STATED EXERCISE 1 => Please return the part of the Astra 888 thread starting at "## JJ0063 (Apr" and ending at "(Jul 1, 2013)".
STATED EXERCISE 2 => In the Astra 888 thread, what reason does Crafoo give for not letting boy racer comments push the owner into a decision?

PASSAGE =>
▬▬▬▬▬▬▬▬▬▬

# Don't judge a book by its cover!!



## Humpers (Jan 26, 2015)

After being told I'm a boy racer or to grow up and get a more refined car.

I've been thinking do I sell or keep the astra 888!

It's a limited edition only 100 made to celebrate vauxhalls success in the British touring cars. And I love driving it!

My question to you is......

What would you think if this came down the road past you?


----------



## Clancy (Jul 21, 2013)

I'd think, christ that boy racers car is bloody clean 

Haha nah in all seriousness, drive what you love, who cares what anyone else thinks, I get told he same as you sometimes . If it's a good car and you enjoy it then keep it


----------



## S63 (Jan 5, 2007)

Without the spoiler that would look quite subtle, that's a gorgeous blue.:thumb:


----------



## JJ0063 (Apr 1, 2014)

I love them, such a cool car. I hate the 888 spoiler as it just looks so 'Halfords' to anyone that doesn't know what it is.. But then that's the beauty of it. Keep it. Only going to appreciate!


----------



## Luke M (Jul 1, 2013)

I'm almost thirty, married with kids.
I'd think "I want one!"


----------



## Crafoo (Oct 27, 2013)

I'd think (apart from the wing which I'm not keen on) that it's a tidy looking car probably owned by an enthusiast, really doesn't strike me as a boy racer car.

To someone who doesn't know cars on the other hand I can see how they would think that.

Bottom line is do what makes you happy, don't get shut because of silly boy racer comments or you'll end up regretting it.

▬▬▬▬▬▬▬▬▬▬

Layout element entries =>

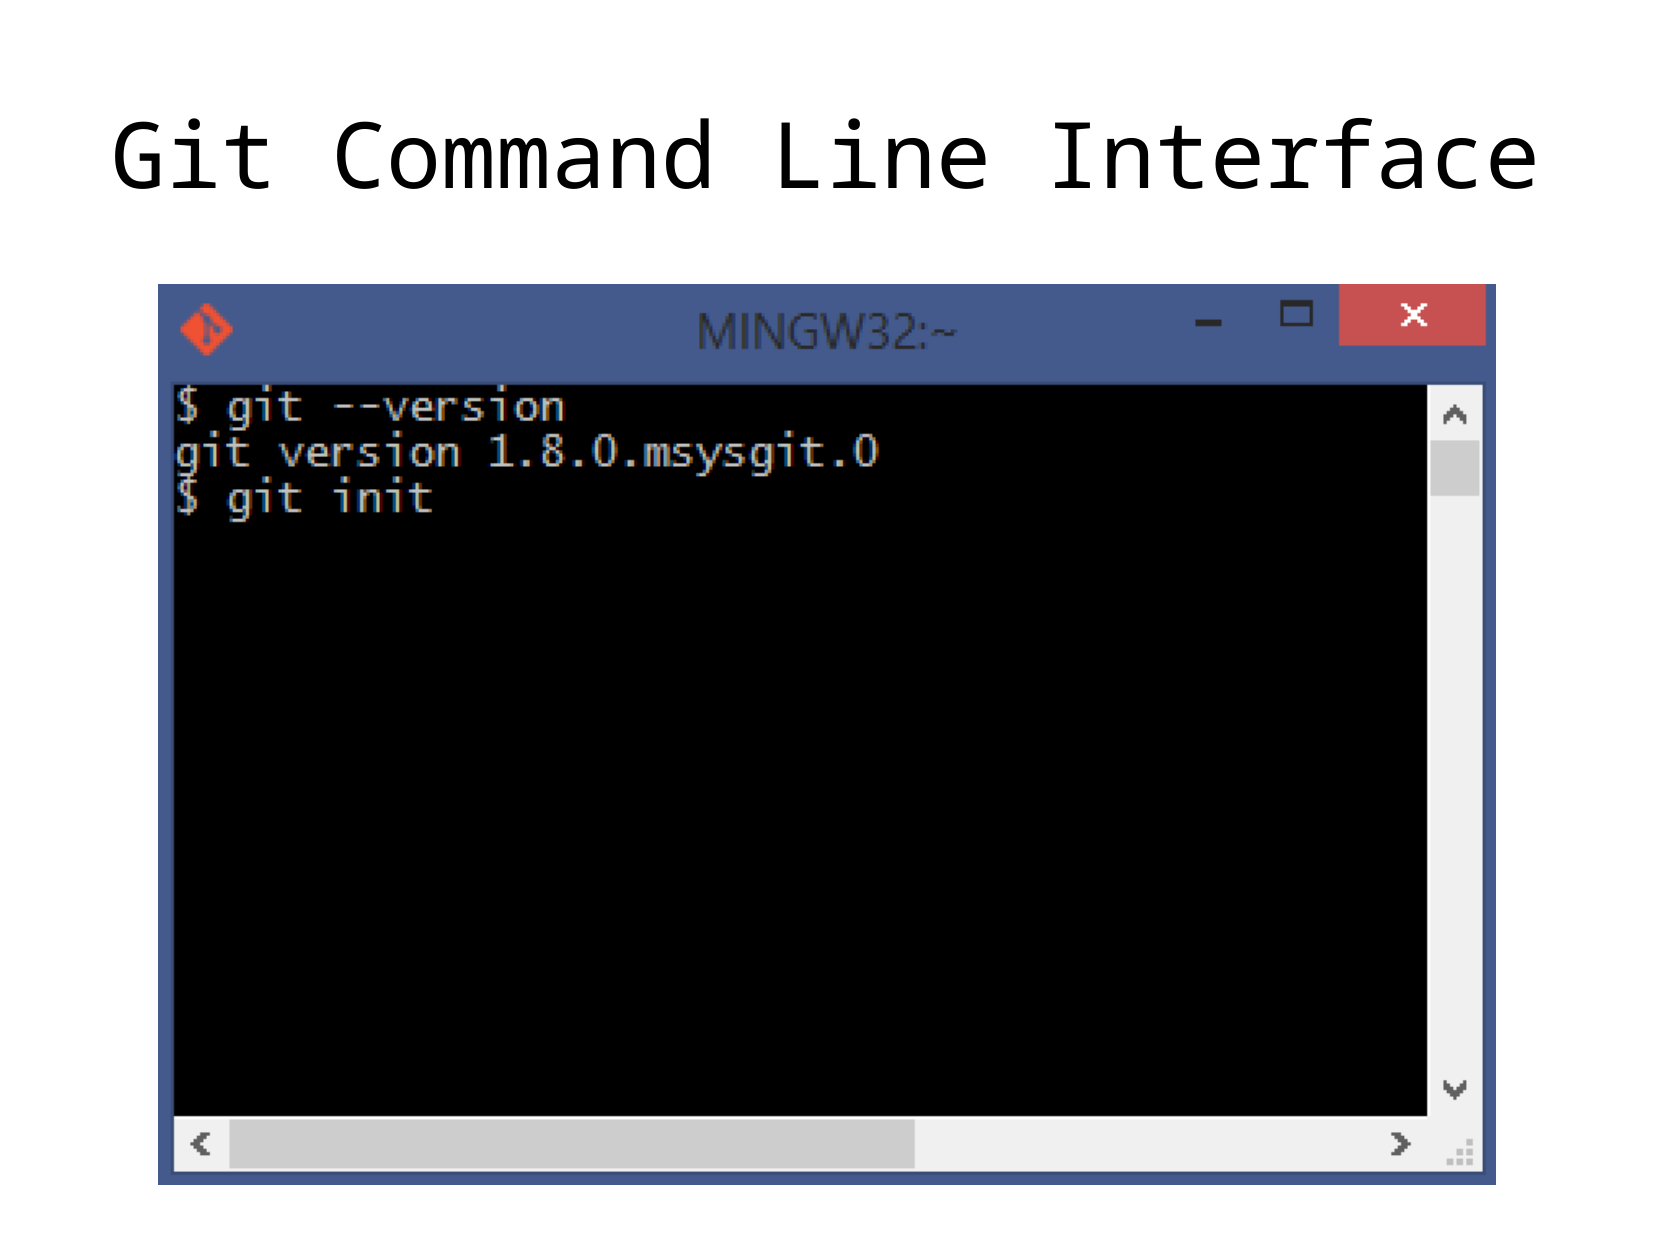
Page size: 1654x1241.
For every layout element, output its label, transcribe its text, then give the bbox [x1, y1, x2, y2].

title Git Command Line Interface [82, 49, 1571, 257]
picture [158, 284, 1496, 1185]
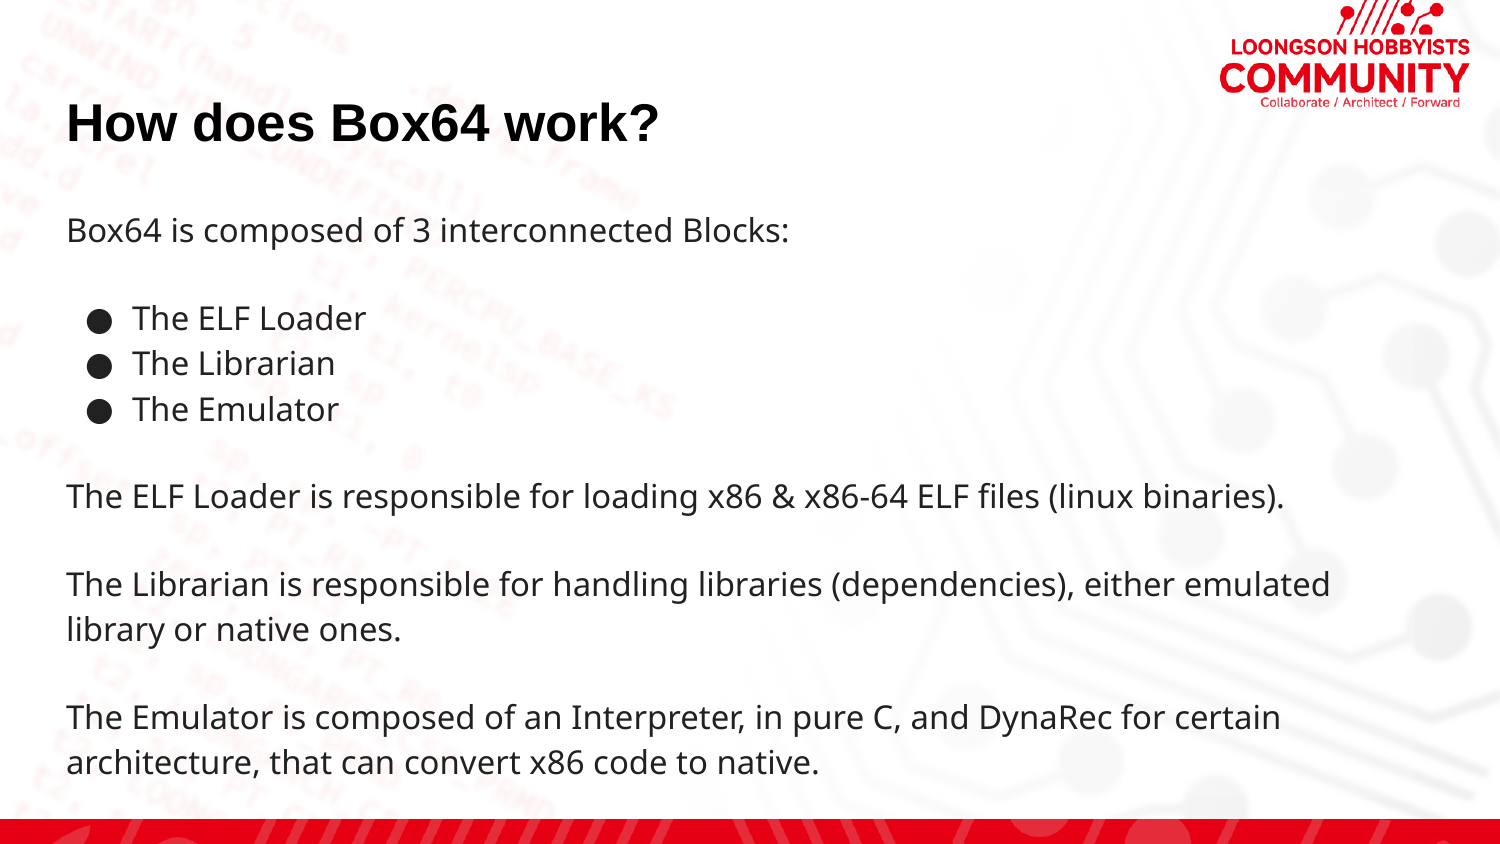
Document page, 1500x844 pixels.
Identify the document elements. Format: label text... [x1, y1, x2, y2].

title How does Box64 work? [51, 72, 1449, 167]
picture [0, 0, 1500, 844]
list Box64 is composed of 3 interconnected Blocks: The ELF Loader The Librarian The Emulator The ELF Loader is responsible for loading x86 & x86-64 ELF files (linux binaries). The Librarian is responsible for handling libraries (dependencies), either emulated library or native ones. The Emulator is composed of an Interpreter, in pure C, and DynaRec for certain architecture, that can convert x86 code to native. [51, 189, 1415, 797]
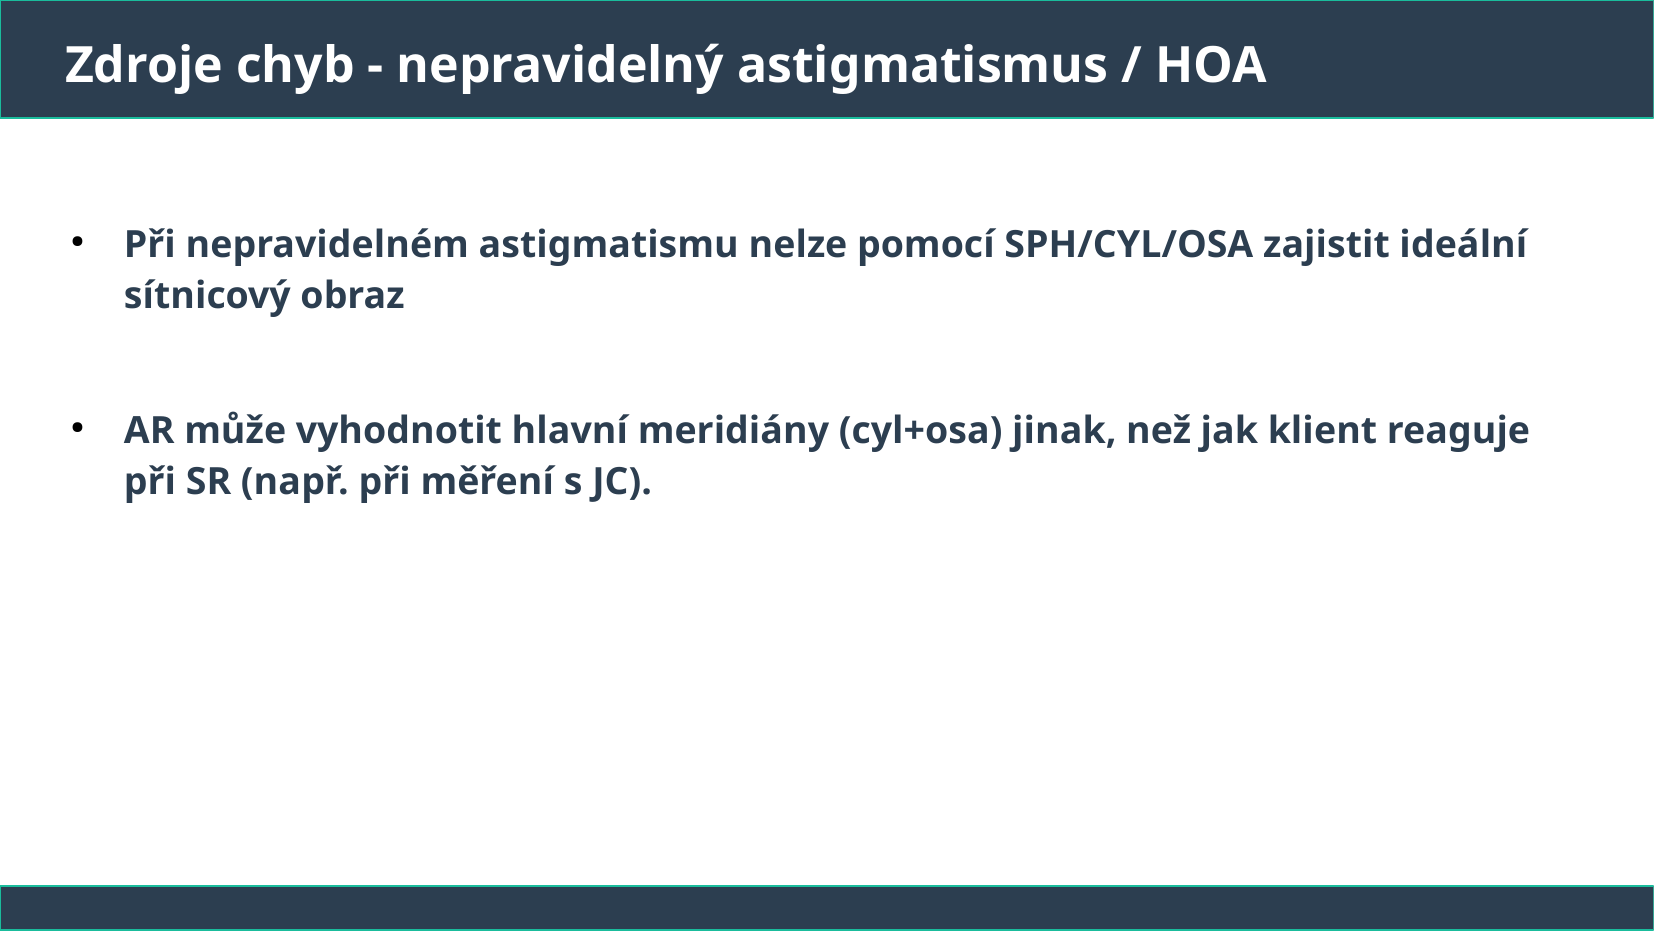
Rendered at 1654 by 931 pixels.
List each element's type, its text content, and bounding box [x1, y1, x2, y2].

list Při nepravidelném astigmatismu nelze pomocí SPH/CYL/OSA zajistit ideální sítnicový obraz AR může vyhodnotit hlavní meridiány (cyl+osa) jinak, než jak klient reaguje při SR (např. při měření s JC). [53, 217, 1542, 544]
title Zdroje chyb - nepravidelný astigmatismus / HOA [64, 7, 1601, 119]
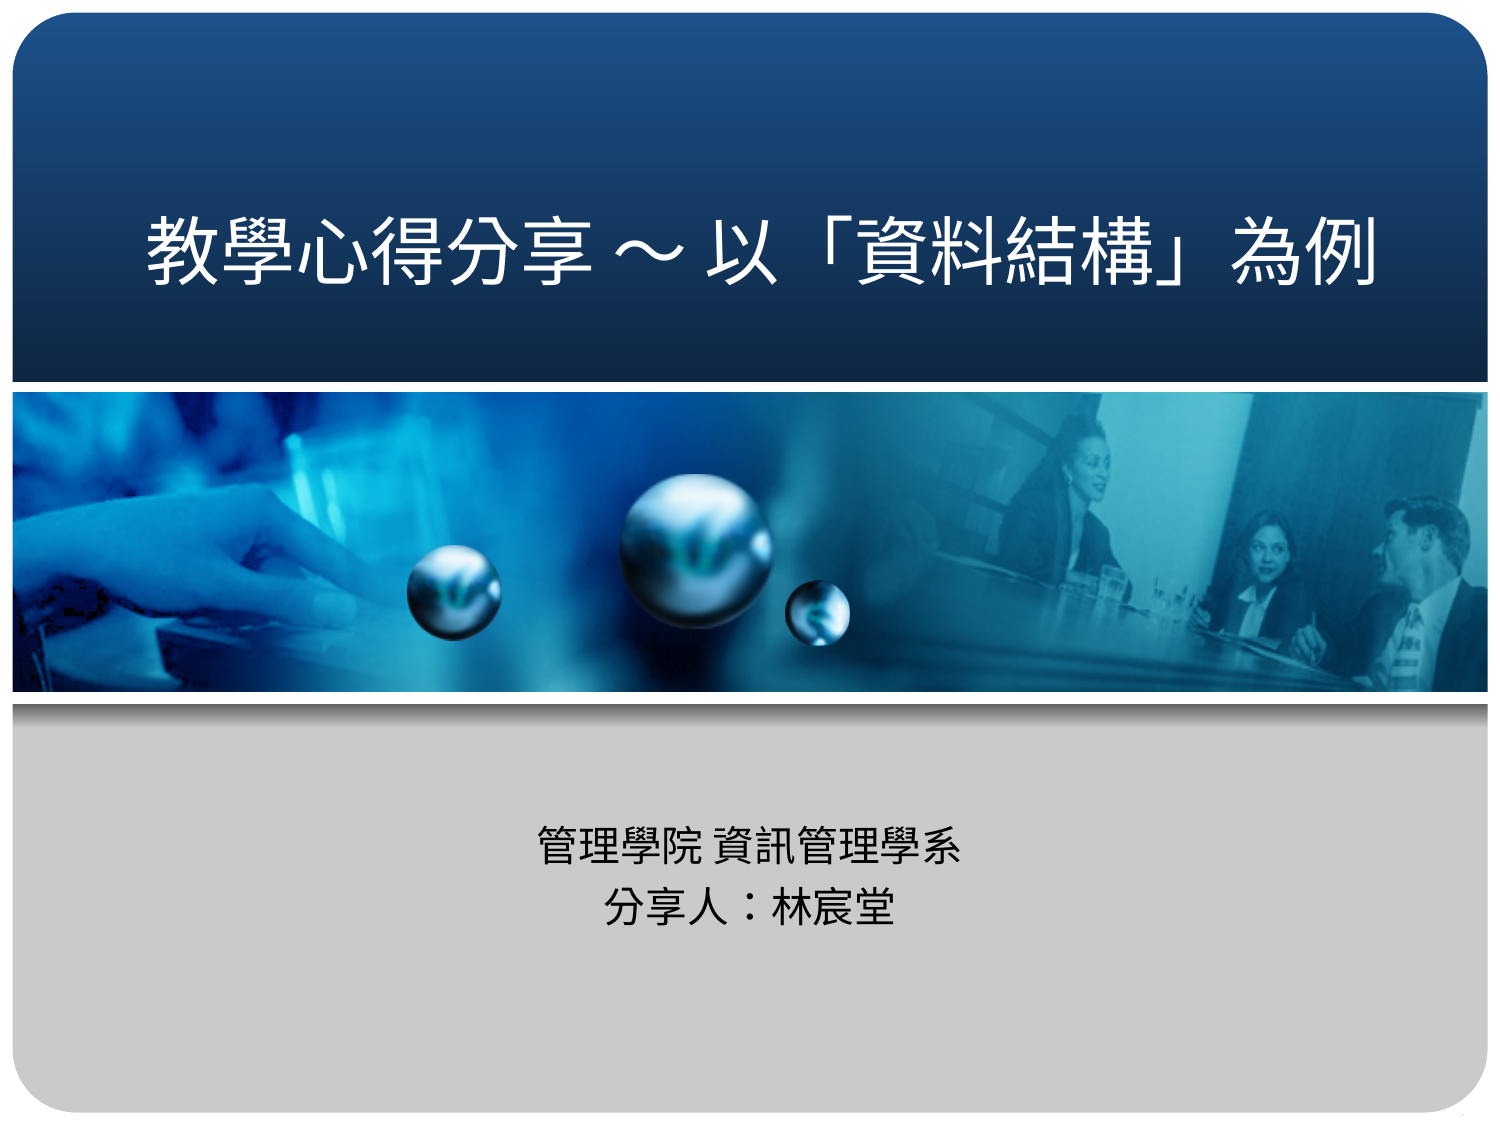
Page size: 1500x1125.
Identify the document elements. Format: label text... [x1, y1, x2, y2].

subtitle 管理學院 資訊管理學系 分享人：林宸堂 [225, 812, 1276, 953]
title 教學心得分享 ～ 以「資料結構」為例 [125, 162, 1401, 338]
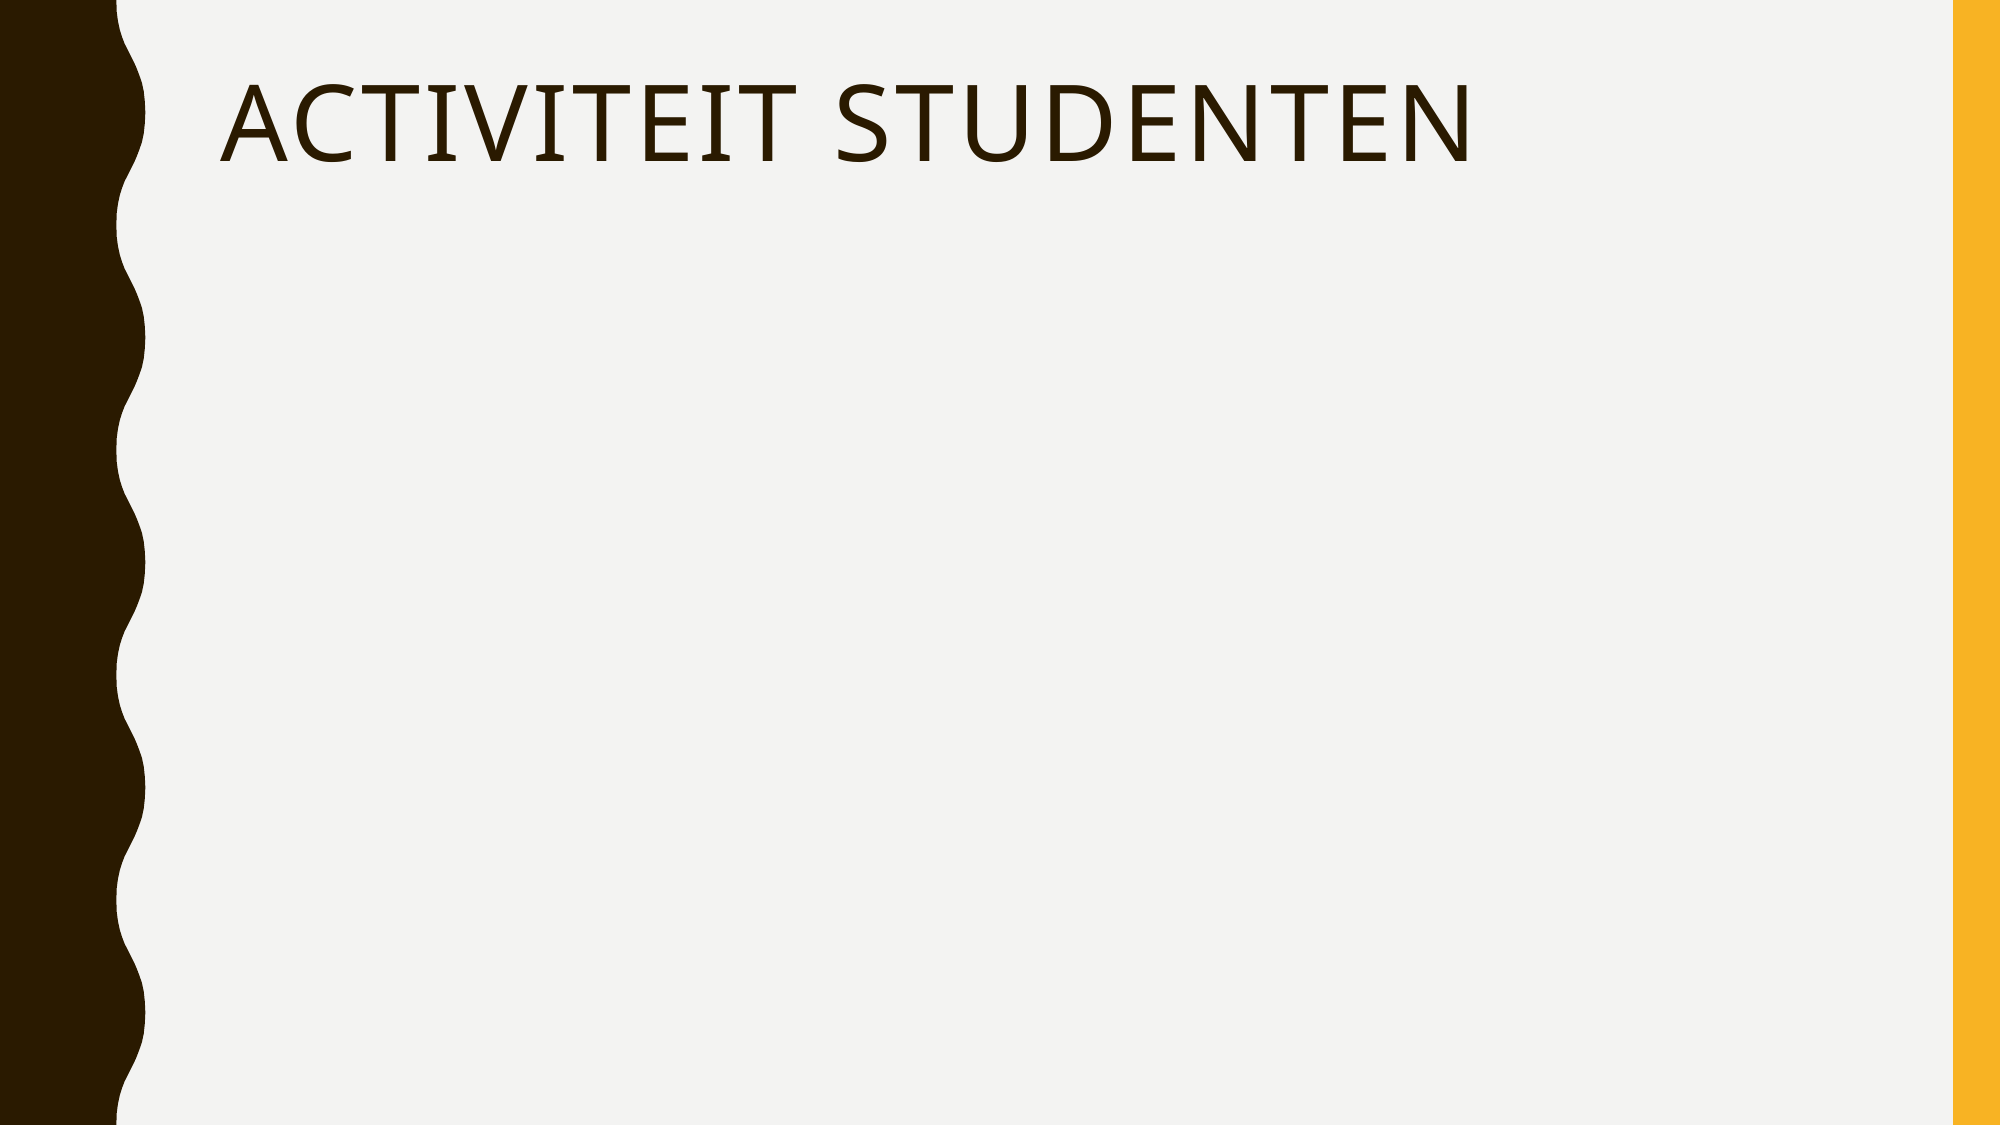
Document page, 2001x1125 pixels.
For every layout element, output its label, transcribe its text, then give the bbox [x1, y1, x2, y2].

▬▬▬▬▬▬▬▬▬▬

WRITTEN REPLY 1 =>
## JJ0063 (Apr 1, 2014)

I love them, such a cool car. I hate the 888 spoiler as it just looks so 'Halfords' to anyone that doesn't know what it is.. But then that's the beauty of it. Keep it. Only going to appreciate!


----------



## Luke M (Jul 1, 2013)

WRITTEN REPLY 2 => Crafoo says the owner should do what makes them happy and not get shut of the car because of silly boy racer comments, because otherwise they'll end up regretting it.